Saved entries:
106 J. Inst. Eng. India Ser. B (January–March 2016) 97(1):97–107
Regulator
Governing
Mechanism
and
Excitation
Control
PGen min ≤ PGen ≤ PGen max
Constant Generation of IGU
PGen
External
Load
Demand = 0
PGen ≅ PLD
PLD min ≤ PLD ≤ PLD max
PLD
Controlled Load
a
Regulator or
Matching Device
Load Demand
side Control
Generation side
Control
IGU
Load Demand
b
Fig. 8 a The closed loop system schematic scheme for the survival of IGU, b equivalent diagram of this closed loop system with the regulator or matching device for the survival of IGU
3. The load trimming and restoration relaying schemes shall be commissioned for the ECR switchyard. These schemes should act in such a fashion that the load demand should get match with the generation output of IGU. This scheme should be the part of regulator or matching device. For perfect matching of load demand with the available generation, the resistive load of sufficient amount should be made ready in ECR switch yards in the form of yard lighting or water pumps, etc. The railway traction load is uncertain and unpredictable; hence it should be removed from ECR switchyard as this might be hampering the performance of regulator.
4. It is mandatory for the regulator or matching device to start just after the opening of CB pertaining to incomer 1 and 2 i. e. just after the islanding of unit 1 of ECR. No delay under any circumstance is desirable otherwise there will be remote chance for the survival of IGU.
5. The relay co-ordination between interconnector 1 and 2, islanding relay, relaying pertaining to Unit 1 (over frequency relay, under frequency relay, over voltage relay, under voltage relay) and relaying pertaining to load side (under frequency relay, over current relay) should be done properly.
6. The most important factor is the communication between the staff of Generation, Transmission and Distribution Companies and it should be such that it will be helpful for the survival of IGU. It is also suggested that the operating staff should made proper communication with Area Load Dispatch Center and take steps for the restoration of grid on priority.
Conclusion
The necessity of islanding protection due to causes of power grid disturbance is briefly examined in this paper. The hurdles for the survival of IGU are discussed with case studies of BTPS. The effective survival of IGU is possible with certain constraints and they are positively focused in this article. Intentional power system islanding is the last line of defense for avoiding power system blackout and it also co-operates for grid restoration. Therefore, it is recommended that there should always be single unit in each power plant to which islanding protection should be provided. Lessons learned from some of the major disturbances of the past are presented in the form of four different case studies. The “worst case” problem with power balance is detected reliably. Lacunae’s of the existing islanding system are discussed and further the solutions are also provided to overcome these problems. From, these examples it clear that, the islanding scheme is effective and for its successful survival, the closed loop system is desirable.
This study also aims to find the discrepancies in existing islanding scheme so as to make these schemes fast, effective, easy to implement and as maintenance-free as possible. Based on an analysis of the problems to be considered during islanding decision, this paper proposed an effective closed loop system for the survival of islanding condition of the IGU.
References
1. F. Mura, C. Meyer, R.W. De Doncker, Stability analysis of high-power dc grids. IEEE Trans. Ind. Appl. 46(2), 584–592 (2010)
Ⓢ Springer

- _WHAT IS NEEDED_: Set down the data exactly.

- _YOUR SOLUTION_:
106 J. Inst. Eng. India Ser. B (January–March 2016) 97(1):97–107
Regulator
Governing
Mechanism
and
Excitation
Control
PGen min ≤ PGen ≤ PGen max
Constant Generation of IGU
PGen
External
Load
Demand = 0
PGen ≅ PLD
PLD min ≤ PLD ≤ PLD max
PLD
Controlled Load
a
Regulator or
Matching Device
Load Demand
side Control
Generation side
Control
IGU
Load Demand
b
Fig. 8 a The closed loop system schematic scheme for the survival of IGU, b equivalent diagram of this closed loop system with the regulator or matching device for the survival of IGU
3. The load trimming and restoration relaying schemes shall be commissioned for the ECR switchyard. These schemes should act in such a fashion that the load demand should get match with the generation output of IGU. This scheme should be the part of regulator or matching device. For perfect matching of load demand with the available generation, the resistive load of sufficient amount should be made ready in ECR switch yards in the form of yard lighting or water pumps, etc. The railway traction load is uncertain and unpredictable; hence it should be removed from ECR switchyard as this might be hampering the performance of regulator.
4. It is mandatory for the regulator or matching device to start just after the opening of CB pertaining to incomer 1 and 2 i. e. just after the islanding of unit 1 of ECR. No delay under any circumstance is desirable otherwise there will be remote chance for the survival of IGU.
5. The relay co-ordination between interconnector 1 and 2, islanding relay, relaying pertaining to Unit 1 (over frequency relay, under frequency relay, over voltage relay, under voltage relay) and relaying pertaining to load side (under frequency relay, over current relay) should be done properly.
6. The most important factor is the communication between the staff of Generation, Transmission and Distribution Companies and it should be such that it will be helpful for the survival of IGU. It is also suggested that the operating staff should made proper communication with Area Load Dispatch Center and take steps for the restoration of grid on priority.
Conclusion
The necessity of islanding protection due to causes of power grid disturbance is briefly examined in this paper. The hurdles for the survival of IGU are discussed with case studies of BTPS. The effective survival of IGU is possible with certain constraints and they are positively focused in this article. Intentional power system islanding is the last line of defense for avoiding power system blackout and it also co-operates for grid restoration. Therefore, it is recommended that there should always be single unit in each power plant to which islanding protection should be provided. Lessons learned from some of the major disturbances of the past are presented in the form of four different case studies. The “worst case” problem with power balance is detected reliably. Lacunae’s of the existing islanding system are discussed and further the solutions are also provided to overcome these problems. From, these examples it clear that, the islanding scheme is effective and for its successful survival, the closed loop system is desirable.
This study also aims to find the discrepancies in existing islanding scheme so as to make these schemes fast, effective, easy to implement and as maintenance-free as possible. Based on an analysis of the problems to be considered during islanding decision, this paper proposed an effective closed loop system for the survival of islanding condition of the IGU.
References
1. F. Mura, C. Meyer, R.W. De Doncker, Stability analysis of high-power dc grids. IEEE Trans. Ind. Appl. 46(2), 584–592 (2010)
Ⓢ Springer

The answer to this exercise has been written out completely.